To-do item
Counting with case taken into account, how many lines of the material contain the word "наши"? Give only the number.
Data to process section start
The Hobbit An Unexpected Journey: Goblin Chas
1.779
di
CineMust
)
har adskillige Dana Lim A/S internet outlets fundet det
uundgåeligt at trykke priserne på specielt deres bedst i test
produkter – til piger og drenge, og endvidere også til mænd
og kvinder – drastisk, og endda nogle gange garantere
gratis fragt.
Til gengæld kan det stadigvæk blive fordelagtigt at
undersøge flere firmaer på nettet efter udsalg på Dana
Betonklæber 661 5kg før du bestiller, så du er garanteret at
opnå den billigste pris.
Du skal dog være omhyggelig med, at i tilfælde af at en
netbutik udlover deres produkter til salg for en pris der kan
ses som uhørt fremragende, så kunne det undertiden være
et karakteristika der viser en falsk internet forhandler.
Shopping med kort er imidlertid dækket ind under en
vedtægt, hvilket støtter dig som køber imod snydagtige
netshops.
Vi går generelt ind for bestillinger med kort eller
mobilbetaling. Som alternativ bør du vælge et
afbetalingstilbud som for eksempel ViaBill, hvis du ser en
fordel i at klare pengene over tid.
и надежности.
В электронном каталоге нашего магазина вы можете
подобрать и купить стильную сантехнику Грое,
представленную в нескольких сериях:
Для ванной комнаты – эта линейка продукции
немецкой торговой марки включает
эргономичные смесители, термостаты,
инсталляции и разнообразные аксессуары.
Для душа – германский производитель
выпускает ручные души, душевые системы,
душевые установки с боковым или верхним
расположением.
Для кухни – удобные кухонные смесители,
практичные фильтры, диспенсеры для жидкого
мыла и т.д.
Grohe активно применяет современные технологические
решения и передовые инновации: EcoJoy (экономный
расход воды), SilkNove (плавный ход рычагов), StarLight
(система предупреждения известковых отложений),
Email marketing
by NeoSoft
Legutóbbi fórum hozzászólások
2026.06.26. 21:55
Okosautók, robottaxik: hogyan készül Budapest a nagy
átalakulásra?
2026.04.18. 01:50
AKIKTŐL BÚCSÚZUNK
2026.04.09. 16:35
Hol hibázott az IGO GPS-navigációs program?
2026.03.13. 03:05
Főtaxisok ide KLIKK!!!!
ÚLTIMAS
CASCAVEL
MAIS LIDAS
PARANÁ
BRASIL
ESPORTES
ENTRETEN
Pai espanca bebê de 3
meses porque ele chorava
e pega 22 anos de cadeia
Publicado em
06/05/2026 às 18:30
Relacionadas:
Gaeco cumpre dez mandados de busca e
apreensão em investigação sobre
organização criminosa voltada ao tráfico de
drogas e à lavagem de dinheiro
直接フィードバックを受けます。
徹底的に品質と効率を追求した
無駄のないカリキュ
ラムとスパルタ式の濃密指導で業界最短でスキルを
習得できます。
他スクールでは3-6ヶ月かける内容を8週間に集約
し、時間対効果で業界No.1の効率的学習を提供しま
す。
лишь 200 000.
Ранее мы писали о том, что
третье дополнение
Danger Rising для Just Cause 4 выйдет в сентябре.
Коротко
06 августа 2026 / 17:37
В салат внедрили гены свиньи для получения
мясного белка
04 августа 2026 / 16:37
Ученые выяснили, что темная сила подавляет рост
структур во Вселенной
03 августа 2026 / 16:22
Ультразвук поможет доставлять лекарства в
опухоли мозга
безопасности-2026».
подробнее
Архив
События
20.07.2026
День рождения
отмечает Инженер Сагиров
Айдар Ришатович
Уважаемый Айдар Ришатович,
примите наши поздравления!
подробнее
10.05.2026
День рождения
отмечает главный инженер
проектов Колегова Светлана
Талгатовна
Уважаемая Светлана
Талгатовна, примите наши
Data to process section end
Solution for this problem
2